Fifteen Restaurant in London

Recently, I was in the Trattoria area of Fifteen for a lunch meeting. I love the vibe in this place, it’s rustic without being pretentious. The open kitchen is the first thing you see upon arrival, and that really says it all about the ethos behind this place. The chefs are the stars after all. They serve a variety of antipasti, patas, as well as smaller main meals, and larger ones.

Sitting with the Jamie Oliver Team meant that I could ask about what was really good and get a well informed answer. Each of them swore by all the pastas, so that was it for me!

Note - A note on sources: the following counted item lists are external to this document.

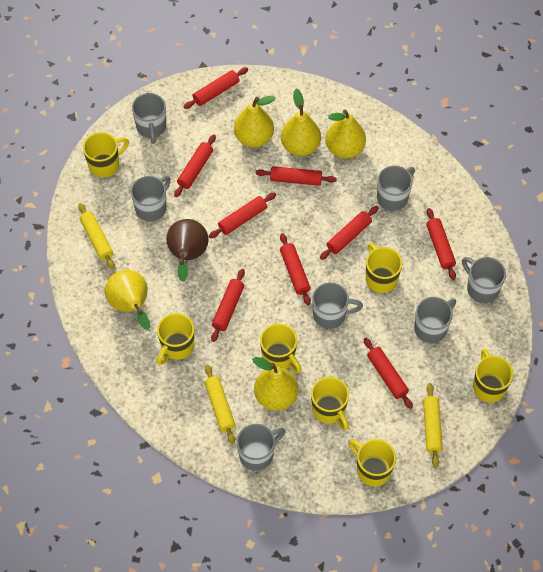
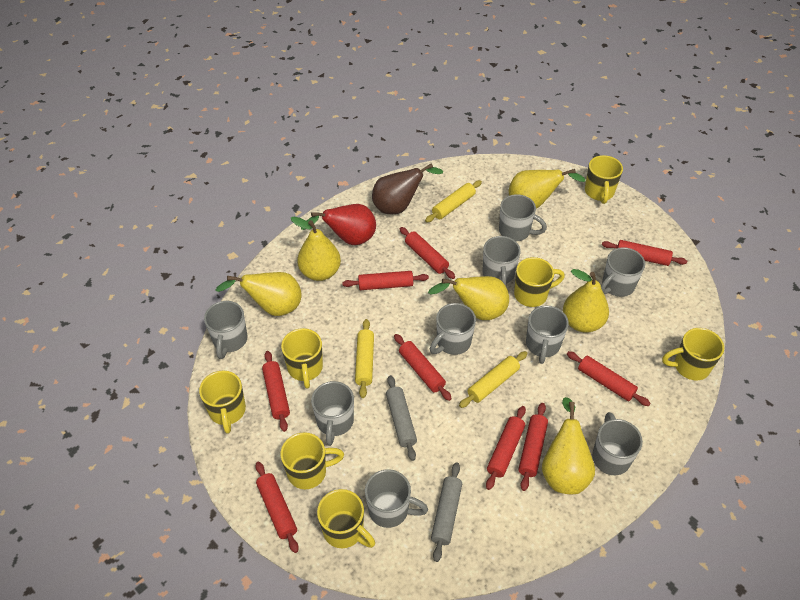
grey mug: [131,176,171,221] [132,93,166,144] [237,424,286,471] [312,282,363,329] [377,165,415,211] [414,297,456,343] [462,257,506,303] = 7 -> [204,301,248,359] [311,381,354,446] [365,469,428,528] [430,303,476,355] [482,236,521,286] [499,194,547,241] [526,306,569,364] [592,412,643,475] [601,247,645,297] = 9
grey rolling pin: none = 0 -> [386,375,417,461] [431,462,462,562] = 2
red pear: none = 0 -> [301,204,376,245] = 1
yellow pear: [105,270,150,330] [234,96,276,147] [252,357,298,411] [281,89,321,156] [326,110,366,159] = 5 -> [216,272,302,316] [291,216,341,281] [428,276,509,320] [509,169,586,209] [542,397,595,494] [563,269,609,333] = 6

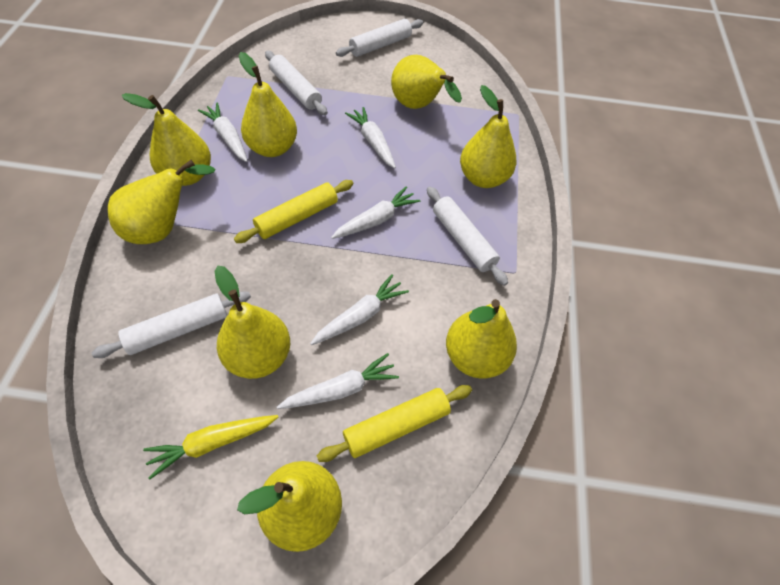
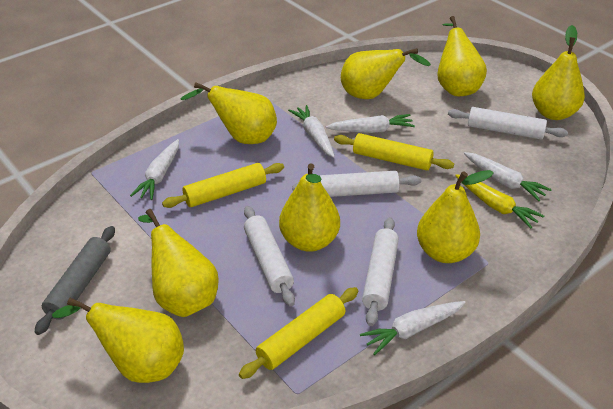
grey rolling pin: none = 0 -> [35,226,115,335] = 1
yellow rolling pin: [234,180,353,243] [317,385,472,462] = 2 -> [162,163,284,208] [239,287,358,379] [334,133,454,170] = 3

I chose the thick Linguini carbonara with guanciale, marjoram, free range egg, garlic and parmesan. It was a small size (and to be honest I think you would really have to push to get a large in!) and perfect for me. I loved the fresh pasta and the balance of flavour in a dish that can often miss the mark.
I would definitely be keen to return and try out the downstairs dining area that is more formal in style, and pair that with the dinner menu to get the full experience.


The Hansom Cab in London

I rarely find myself in this area without a destination in mind, and in the past it’s been all about activities nearby, facials, nail salons, and more recently… indoor golf.

So as we wandered the streets post game we were all at a bit of a loss for where to have a drink and a bite, until we stumbled upon the Hansom Cab.

Quite a cute little pub, with nooks and crannies about, friendly staff and what looked to be pretty good food (my friends were eating their dinners like little orphaned children!).